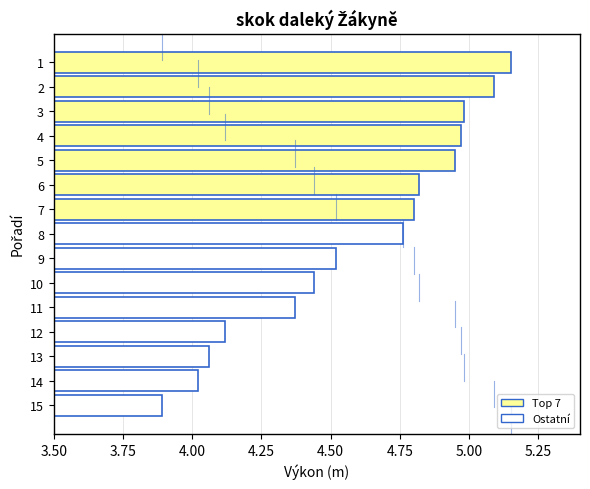

Is it true that the value at 6 is 4.8?

True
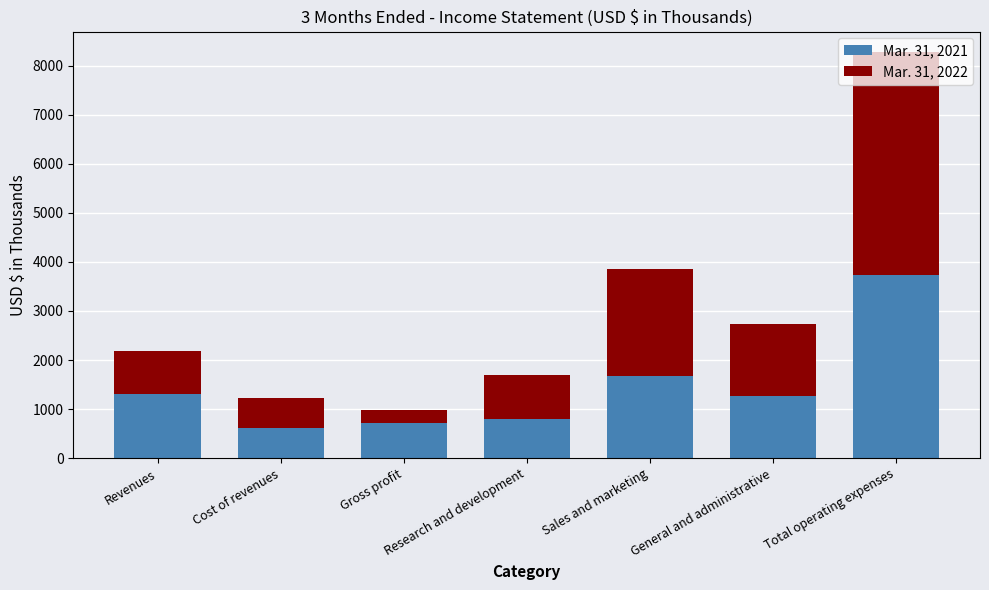

What is the difference between the second highest and minimum values in the Mar. 31, 2021 series?

1062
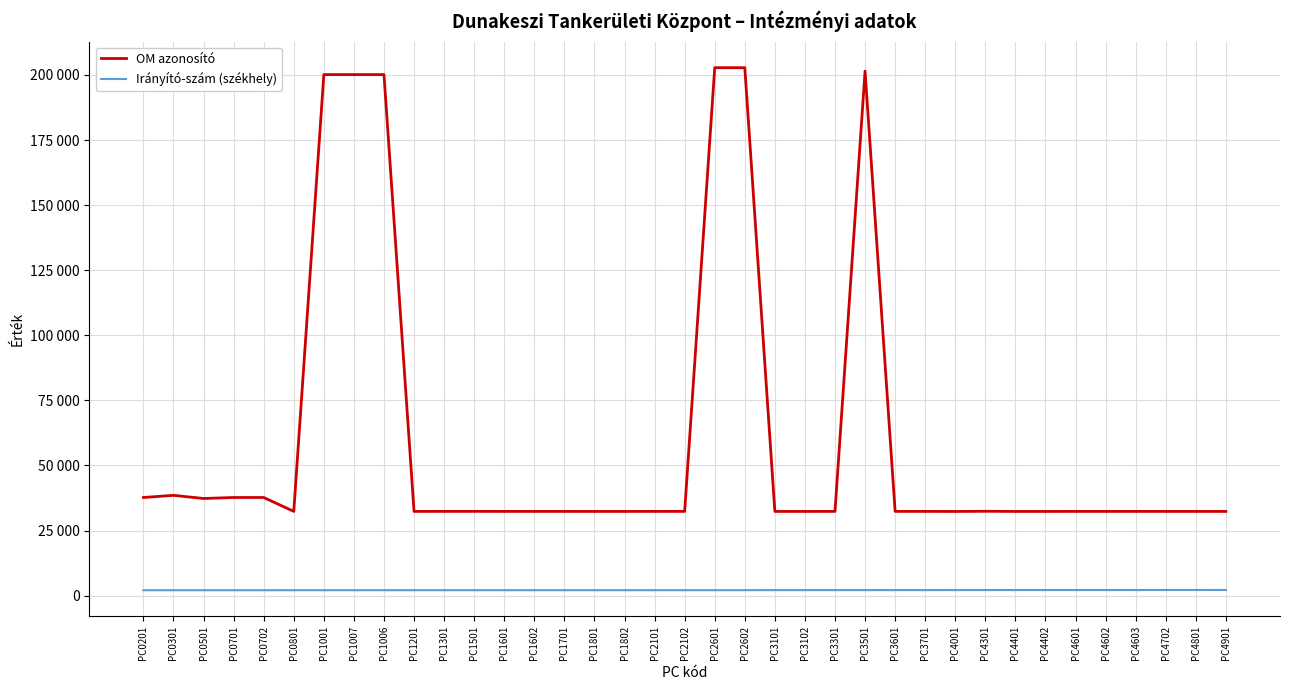

True or false: OM azonosító and Irányító-szám (székhely) cross at least once.

False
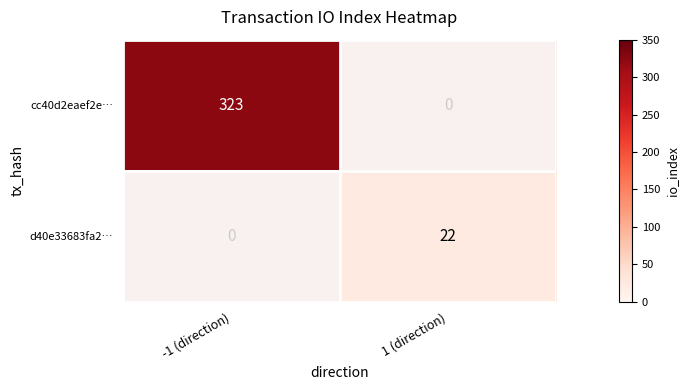

What value does the cc40d2eaef2e… series have at -1 (direction)?

323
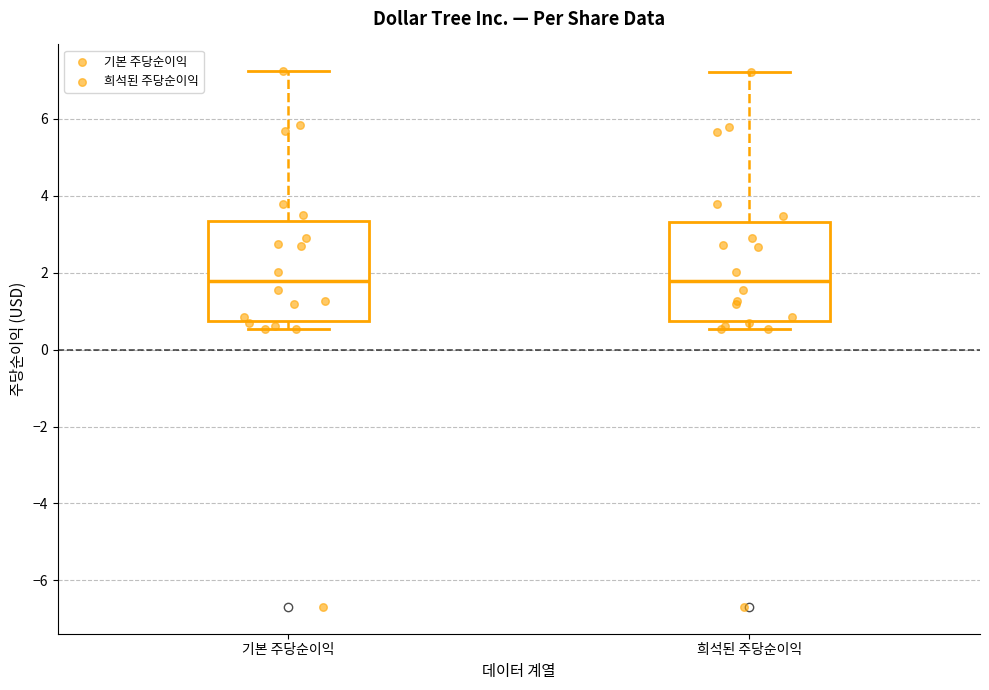

Reading left to right, read every box against the y-axis: the position of its median line, the range the box covers, and the ends of its whiskers. The values are not printed on the chart, so give them approximately, as read against the axis.

기본 주당순이익: median 1.8, box 0.8 to 3.4, whiskers 0.6 to 7.2
희석된 주당순이익: median 1.8, box 0.8 to 3.4, whiskers 0.6 to 7.2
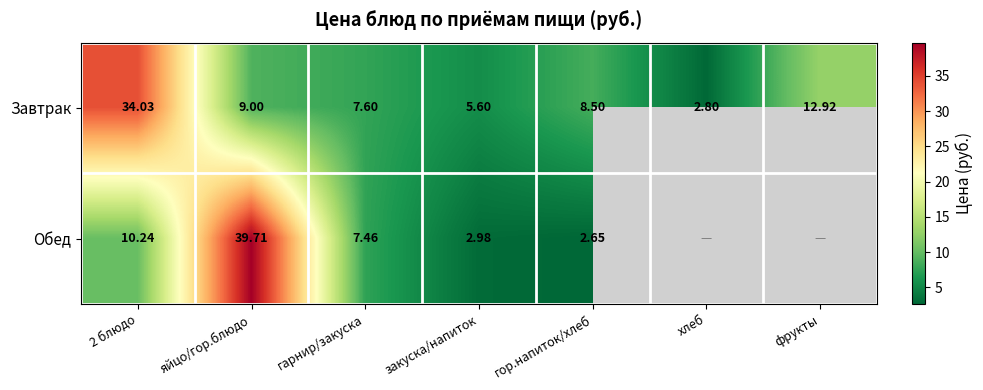

How many values in the Завтрак series are below 8?

3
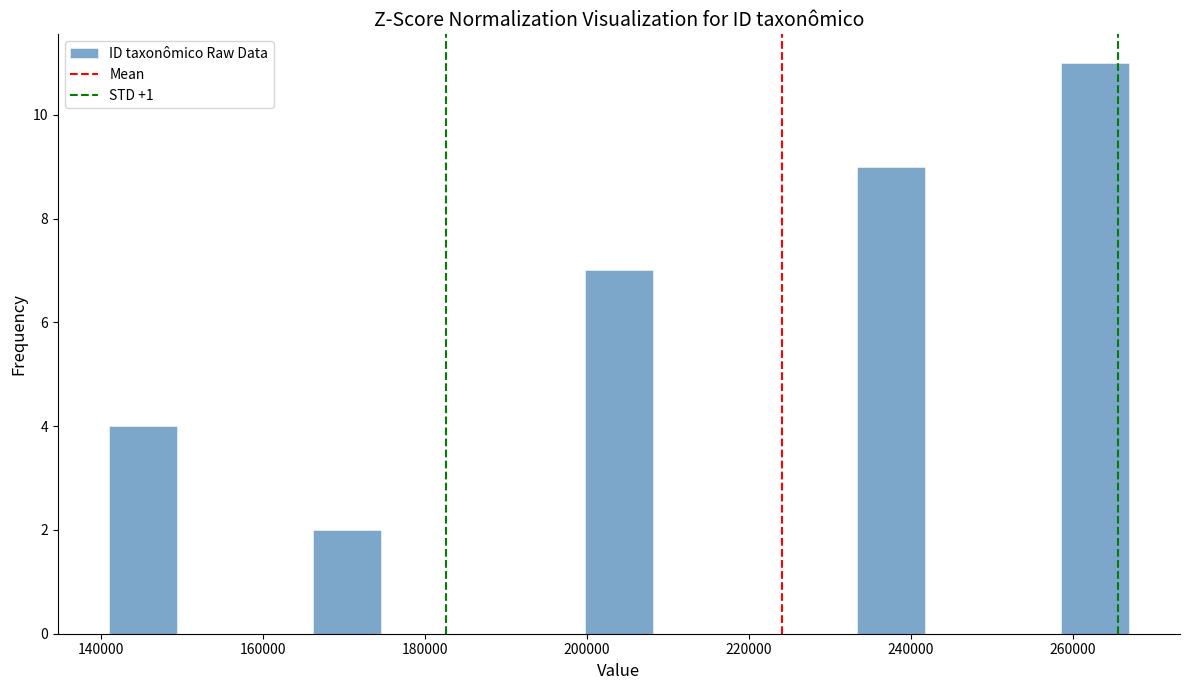

Which range on the x-axis has the tallest bar?

258000 to 266000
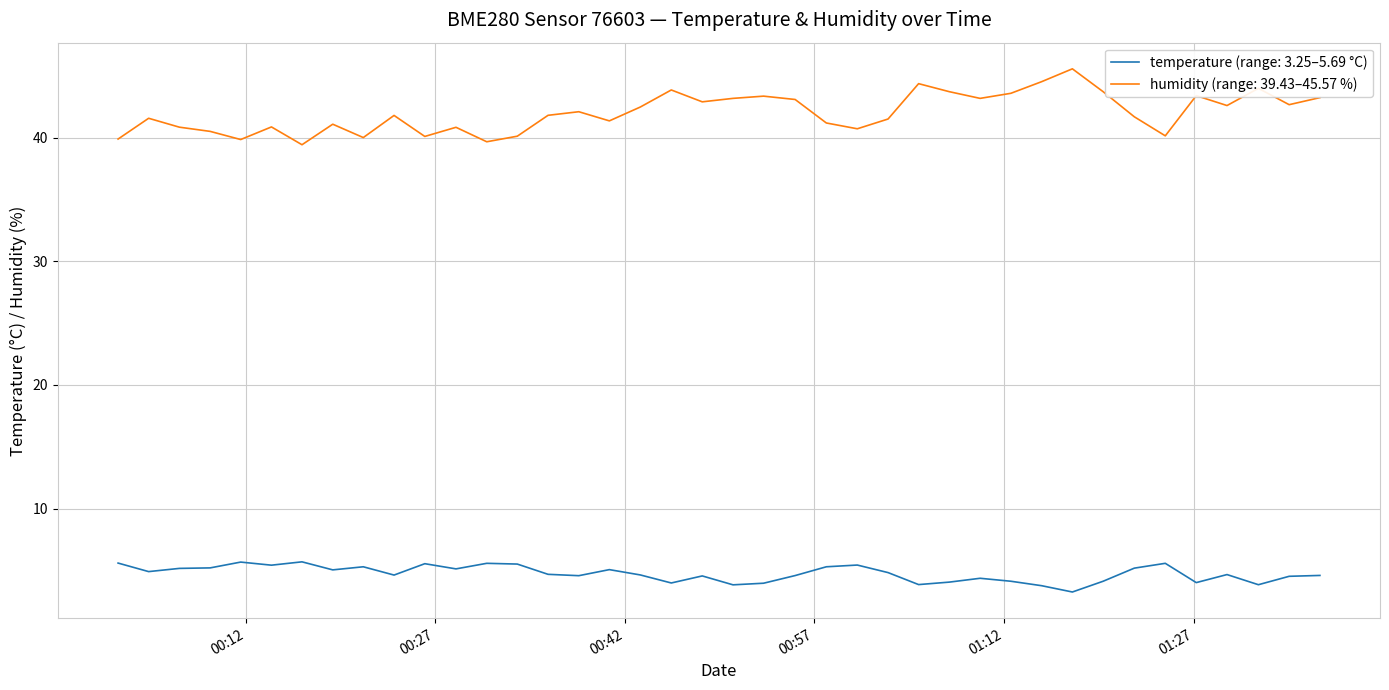

Which series has the widest spread of values?

humidity (range: 39.43–45.57 %)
========
Job item: Locate every line in the listing above that contains the word "median" and copy each of those lines in full.

Written solution:
Reading left to right, read every box against the y-axis: the position of its median line, the range the box covers, and the ends of its whiskers. The values are not printed on the chart, so give them approximately, as read against the axis.
기본 주당순이익: median 1.8, box 0.8 to 3.4, whiskers 0.6 to 7.2
희석된 주당순이익: median 1.8, box 0.8 to 3.4, whiskers 0.6 to 7.2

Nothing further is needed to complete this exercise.